§ WHAT IS REQUIRED:
Please write out all the data exactly as shown.

━━ INFORMATION SUPPLIED ━━

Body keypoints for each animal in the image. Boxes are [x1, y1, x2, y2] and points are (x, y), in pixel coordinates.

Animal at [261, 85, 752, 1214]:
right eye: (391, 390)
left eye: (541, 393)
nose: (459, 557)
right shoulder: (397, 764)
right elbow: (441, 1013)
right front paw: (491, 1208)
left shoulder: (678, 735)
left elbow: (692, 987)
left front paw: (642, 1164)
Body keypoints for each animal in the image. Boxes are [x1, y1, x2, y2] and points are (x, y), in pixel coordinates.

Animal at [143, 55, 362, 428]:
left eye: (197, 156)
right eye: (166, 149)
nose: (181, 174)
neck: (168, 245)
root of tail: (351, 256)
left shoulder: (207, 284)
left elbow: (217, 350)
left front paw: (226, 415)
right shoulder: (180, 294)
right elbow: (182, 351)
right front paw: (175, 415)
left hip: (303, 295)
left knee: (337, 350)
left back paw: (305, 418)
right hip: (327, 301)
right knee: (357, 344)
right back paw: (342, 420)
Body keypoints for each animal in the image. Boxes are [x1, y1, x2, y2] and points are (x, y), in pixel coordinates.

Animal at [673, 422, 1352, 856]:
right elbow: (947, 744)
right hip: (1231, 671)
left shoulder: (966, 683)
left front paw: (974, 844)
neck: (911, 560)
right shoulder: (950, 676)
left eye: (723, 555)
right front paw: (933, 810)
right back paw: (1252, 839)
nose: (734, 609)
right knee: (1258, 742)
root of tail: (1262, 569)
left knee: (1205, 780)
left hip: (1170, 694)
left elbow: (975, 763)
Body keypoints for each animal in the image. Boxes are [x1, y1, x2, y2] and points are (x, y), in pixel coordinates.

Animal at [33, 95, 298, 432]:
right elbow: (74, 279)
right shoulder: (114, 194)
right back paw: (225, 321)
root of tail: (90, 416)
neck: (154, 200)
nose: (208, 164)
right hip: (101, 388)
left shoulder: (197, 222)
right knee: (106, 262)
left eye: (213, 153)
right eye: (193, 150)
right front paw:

━━━

§ SOLUTION TO THIS EXERCISE:
Body keypoints for each animal in the image. Boxes are [x1, y1, x2, y2] and points are (x, y), in pixel coordinates.

Animal at [261, 85, 752, 1214]:
right eye: (391, 390)
left eye: (541, 393)
nose: (459, 557)
right shoulder: (397, 764)
right elbow: (441, 1013)
right front paw: (491, 1208)
left shoulder: (678, 735)
left elbow: (692, 987)
left front paw: (642, 1164)
Body keypoints for each animal in the image. Boxes are [x1, y1, x2, y2] and points are (x, y), in pixel coordinates.

Animal at [143, 55, 362, 428]:
left eye: (197, 156)
right eye: (166, 149)
nose: (181, 174)
neck: (168, 245)
root of tail: (351, 256)
left shoulder: (207, 284)
left elbow: (217, 350)
left front paw: (226, 415)
right shoulder: (180, 294)
right elbow: (182, 351)
right front paw: (175, 415)
left hip: (303, 295)
left knee: (337, 350)
left back paw: (305, 418)
right hip: (327, 301)
right knee: (357, 344)
right back paw: (342, 420)
Body keypoints for each animal in the image. Boxes are [x1, y1, x2, y2] and points are (x, y), in pixel coordinates.

Animal at [673, 422, 1352, 856]:
right elbow: (947, 744)
right hip: (1231, 671)
left shoulder: (966, 683)
left front paw: (974, 844)
neck: (911, 560)
right shoulder: (950, 676)
left eye: (723, 555)
right front paw: (933, 810)
right back paw: (1252, 839)
nose: (734, 609)
right knee: (1258, 742)
root of tail: (1262, 569)
left knee: (1205, 780)
left hip: (1170, 694)
left elbow: (975, 763)
Body keypoints for each animal in the image. Boxes are [x1, y1, x2, y2] and points are (x, y), in pixel coordinates.

Animal at [33, 95, 298, 432]:
right elbow: (74, 279)
right shoulder: (114, 194)
right back paw: (225, 321)
root of tail: (90, 416)
neck: (154, 200)
nose: (208, 164)
right hip: (101, 388)
left shoulder: (197, 222)
right knee: (106, 262)
left eye: (213, 153)
right eye: (193, 150)
right front paw:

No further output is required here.